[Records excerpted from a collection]
Start of Block

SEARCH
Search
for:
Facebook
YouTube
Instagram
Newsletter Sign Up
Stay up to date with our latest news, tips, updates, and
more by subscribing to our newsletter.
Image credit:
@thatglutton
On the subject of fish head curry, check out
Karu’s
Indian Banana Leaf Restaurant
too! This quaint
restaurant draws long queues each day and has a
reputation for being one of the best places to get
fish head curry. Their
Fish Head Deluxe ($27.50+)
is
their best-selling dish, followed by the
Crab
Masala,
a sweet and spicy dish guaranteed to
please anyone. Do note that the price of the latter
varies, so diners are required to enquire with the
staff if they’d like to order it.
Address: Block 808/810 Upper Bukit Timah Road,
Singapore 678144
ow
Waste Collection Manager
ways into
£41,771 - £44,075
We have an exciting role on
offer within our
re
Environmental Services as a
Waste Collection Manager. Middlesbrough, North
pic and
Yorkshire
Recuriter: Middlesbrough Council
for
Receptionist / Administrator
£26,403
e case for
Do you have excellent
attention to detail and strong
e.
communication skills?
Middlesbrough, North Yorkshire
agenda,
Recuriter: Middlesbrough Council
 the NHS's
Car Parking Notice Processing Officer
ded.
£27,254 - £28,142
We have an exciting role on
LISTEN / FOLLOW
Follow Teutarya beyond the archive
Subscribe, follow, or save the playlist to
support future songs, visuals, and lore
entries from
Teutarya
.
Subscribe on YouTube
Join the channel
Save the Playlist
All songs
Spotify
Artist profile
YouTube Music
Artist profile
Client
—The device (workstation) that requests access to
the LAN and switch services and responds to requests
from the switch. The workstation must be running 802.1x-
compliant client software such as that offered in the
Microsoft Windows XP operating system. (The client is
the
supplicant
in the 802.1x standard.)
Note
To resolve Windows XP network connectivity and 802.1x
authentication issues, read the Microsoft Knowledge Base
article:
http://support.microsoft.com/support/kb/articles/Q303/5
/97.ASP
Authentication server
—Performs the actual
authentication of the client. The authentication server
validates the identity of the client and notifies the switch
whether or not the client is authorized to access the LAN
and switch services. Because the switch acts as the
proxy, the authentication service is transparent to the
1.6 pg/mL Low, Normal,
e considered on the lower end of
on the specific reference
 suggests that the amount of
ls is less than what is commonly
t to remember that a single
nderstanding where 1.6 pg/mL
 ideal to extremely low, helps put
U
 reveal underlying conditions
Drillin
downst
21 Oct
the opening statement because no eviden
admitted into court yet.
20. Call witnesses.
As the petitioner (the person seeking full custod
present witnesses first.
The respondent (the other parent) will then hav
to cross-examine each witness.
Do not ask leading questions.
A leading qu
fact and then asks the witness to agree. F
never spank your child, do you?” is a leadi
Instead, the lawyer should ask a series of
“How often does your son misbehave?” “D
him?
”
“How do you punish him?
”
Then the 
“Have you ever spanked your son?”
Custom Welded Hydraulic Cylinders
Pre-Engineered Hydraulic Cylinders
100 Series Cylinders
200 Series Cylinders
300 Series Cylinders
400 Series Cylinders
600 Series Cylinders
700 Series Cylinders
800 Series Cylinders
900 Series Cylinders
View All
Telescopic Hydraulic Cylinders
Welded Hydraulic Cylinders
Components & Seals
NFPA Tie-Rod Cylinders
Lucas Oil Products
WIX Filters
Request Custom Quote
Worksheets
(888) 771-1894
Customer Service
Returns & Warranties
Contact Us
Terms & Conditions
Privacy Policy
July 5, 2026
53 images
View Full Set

End of Block

**Exercise prompt**
Please retype the data exactly as it stands, from its first line down to the line that contains "restaurant draws long", then stop.

**Solution for this exercise**
SEARCH
Search
for:
Facebook
YouTube
Instagram
Newsletter Sign Up
Stay up to date with our latest news, tips, updates, and
more by subscribing to our newsletter.
Image credit:
@thatglutton
On the subject of fish head curry, check out
Karu’s
Indian Banana Leaf Restaurant
too! This quaint
restaurant draws long queues each day and has a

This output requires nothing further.